* START EXERCISE MATERIALS *

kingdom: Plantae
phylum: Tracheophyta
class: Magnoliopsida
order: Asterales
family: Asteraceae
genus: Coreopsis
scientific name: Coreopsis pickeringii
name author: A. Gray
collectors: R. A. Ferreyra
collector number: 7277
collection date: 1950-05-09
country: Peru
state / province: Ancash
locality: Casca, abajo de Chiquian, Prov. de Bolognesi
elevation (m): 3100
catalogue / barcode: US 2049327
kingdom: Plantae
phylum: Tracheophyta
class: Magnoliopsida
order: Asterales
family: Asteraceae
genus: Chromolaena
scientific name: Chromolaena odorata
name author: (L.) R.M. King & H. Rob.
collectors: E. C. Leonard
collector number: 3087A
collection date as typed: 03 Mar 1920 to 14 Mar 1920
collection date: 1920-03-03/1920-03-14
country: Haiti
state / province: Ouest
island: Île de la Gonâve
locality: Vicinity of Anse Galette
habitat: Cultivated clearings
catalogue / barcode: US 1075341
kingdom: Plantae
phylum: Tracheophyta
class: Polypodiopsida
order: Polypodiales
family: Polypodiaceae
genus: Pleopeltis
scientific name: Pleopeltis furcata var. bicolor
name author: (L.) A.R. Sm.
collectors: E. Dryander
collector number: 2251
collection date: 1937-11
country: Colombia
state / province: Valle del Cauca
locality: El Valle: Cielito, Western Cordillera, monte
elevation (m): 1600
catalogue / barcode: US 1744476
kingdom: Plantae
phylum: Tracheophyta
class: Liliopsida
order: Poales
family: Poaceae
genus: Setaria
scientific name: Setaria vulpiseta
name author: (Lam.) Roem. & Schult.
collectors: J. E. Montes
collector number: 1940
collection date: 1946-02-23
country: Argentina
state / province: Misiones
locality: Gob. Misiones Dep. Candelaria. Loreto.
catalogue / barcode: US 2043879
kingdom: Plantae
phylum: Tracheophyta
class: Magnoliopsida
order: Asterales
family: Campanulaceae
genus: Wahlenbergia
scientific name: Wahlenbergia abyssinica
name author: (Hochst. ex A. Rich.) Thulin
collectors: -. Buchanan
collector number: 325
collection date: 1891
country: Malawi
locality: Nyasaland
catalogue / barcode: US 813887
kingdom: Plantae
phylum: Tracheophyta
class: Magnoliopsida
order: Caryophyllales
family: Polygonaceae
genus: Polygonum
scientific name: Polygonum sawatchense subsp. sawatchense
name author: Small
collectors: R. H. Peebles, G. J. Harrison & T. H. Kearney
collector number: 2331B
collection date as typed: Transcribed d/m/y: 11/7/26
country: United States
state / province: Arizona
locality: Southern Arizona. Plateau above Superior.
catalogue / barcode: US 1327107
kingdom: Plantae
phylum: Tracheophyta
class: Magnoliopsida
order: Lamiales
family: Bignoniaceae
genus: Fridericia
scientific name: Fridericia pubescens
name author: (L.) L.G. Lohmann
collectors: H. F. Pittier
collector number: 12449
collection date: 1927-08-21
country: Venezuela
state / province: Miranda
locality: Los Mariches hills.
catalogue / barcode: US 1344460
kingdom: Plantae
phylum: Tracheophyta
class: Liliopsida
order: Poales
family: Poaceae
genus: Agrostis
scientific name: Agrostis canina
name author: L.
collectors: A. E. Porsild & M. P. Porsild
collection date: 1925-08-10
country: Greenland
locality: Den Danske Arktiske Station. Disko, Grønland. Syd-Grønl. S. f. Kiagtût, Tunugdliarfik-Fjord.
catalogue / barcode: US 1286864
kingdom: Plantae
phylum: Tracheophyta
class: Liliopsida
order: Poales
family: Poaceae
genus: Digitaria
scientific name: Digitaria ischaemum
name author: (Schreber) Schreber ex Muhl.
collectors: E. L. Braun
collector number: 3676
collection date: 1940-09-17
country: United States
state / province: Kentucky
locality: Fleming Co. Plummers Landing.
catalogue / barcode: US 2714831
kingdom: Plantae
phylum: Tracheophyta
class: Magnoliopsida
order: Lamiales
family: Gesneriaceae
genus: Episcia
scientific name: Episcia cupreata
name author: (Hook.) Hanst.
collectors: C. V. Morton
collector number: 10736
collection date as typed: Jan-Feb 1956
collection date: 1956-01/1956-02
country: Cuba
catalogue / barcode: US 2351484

* END EXERCISE MATERIALS *

■ WRITTEN TASK: Transcribe every line of the rows above, character for character, with nothing left out or changed.

■ TASK SOLUTION:
kingdom: Plantae
phylum: Tracheophyta
class: Magnoliopsida
order: Asterales
family: Asteraceae
genus: Coreopsis
scientific name: Coreopsis pickeringii
name author: A. Gray
collectors: R. A. Ferreyra
collector number: 7277
collection date: 1950-05-09
country: Peru
state / province: Ancash
locality: Casca, abajo de Chiquian, Prov. de Bolognesi
elevation (m): 3100
catalogue / barcode: US 2049327
kingdom: Plantae
phylum: Tracheophyta
class: Magnoliopsida
order: Asterales
family: Asteraceae
genus: Chromolaena
scientific name: Chromolaena odorata
name author: (L.) R.M. King & H. Rob.
collectors: E. C. Leonard
collector number: 3087A
collection date as typed: 03 Mar 1920 to 14 Mar 1920
collection date: 1920-03-03/1920-03-14
country: Haiti
state / province: Ouest
island: Île de la Gonâve
locality: Vicinity of Anse Galette
habitat: Cultivated clearings
catalogue / barcode: US 1075341
kingdom: Plantae
phylum: Tracheophyta
class: Polypodiopsida
order: Polypodiales
family: Polypodiaceae
genus: Pleopeltis
scientific name: Pleopeltis furcata var. bicolor
name author: (L.) A.R. Sm.
collectors: E. Dryander
collector number: 2251
collection date: 1937-11
country: Colombia
state / province: Valle del Cauca
locality: El Valle: Cielito, Western Cordillera, monte
elevation (m): 1600
catalogue / barcode: US 1744476
kingdom: Plantae
phylum: Tracheophyta
class: Liliopsida
order: Poales
family: Poaceae
genus: Setaria
scientific name: Setaria vulpiseta
name author: (Lam.) Roem. & Schult.
collectors: J. E. Montes
collector number: 1940
collection date: 1946-02-23
country: Argentina
state / province: Misiones
locality: Gob. Misiones Dep. Candelaria. Loreto.
catalogue / barcode: US 2043879
kingdom: Plantae
phylum: Tracheophyta
class: Magnoliopsida
order: Asterales
family: Campanulaceae
genus: Wahlenbergia
scientific name: Wahlenbergia abyssinica
name author: (Hochst. ex A. Rich.) Thulin
collectors: -. Buchanan
collector number: 325
collection date: 1891
country: Malawi
locality: Nyasaland
catalogue / barcode: US 813887
kingdom: Plantae
phylum: Tracheophyta
class: Magnoliopsida
order: Caryophyllales
family: Polygonaceae
genus: Polygonum
scientific name: Polygonum sawatchense subsp. sawatchense
name author: Small
collectors: R. H. Peebles, G. J. Harrison & T. H. Kearney
collector number: 2331B
collection date as typed: Transcribed d/m/y: 11/7/26
country: United States
state / province: Arizona
locality: Southern Arizona. Plateau above Superior.
catalogue / barcode: US 1327107
kingdom: Plantae
phylum: Tracheophyta
class: Magnoliopsida
order: Lamiales
family: Bignoniaceae
genus: Fridericia
scientific name: Fridericia pubescens
name author: (L.) L.G. Lohmann
collectors: H. F. Pittier
collector number: 12449
collection date: 1927-08-21
country: Venezuela
state / province: Miranda
locality: Los Mariches hills.
catalogue / barcode: US 1344460
kingdom: Plantae
phylum: Tracheophyta
class: Liliopsida
order: Poales
family: Poaceae
genus: Agrostis
scientific name: Agrostis canina
name author: L.
collectors: A. E. Porsild & M. P. Porsild
collection date: 1925-08-10
country: Greenland
locality: Den Danske Arktiske Station. Disko, Grønland. Syd-Grønl. S. f. Kiagtût, Tunugdliarfik-Fjord.
catalogue / barcode: US 1286864
kingdom: Plantae
phylum: Tracheophyta
class: Liliopsida
order: Poales
family: Poaceae
genus: Digitaria
scientific name: Digitaria ischaemum
name author: (Schreber) Schreber ex Muhl.
collectors: E. L. Braun
collector number: 3676
collection date: 1940-09-17
country: United States
state / province: Kentucky
locality: Fleming Co. Plummers Landing.
catalogue / barcode: US 2714831
kingdom: Plantae
phylum: Tracheophyta
class: Magnoliopsida
order: Lamiales
family: Gesneriaceae
genus: Episcia
scientific name: Episcia cupreata
name author: (Hook.) Hanst.
collectors: C. V. Morton
collector number: 10736
collection date as typed: Jan-Feb 1956
collection date: 1956-01/1956-02
country: Cuba
catalogue / barcode: US 2351484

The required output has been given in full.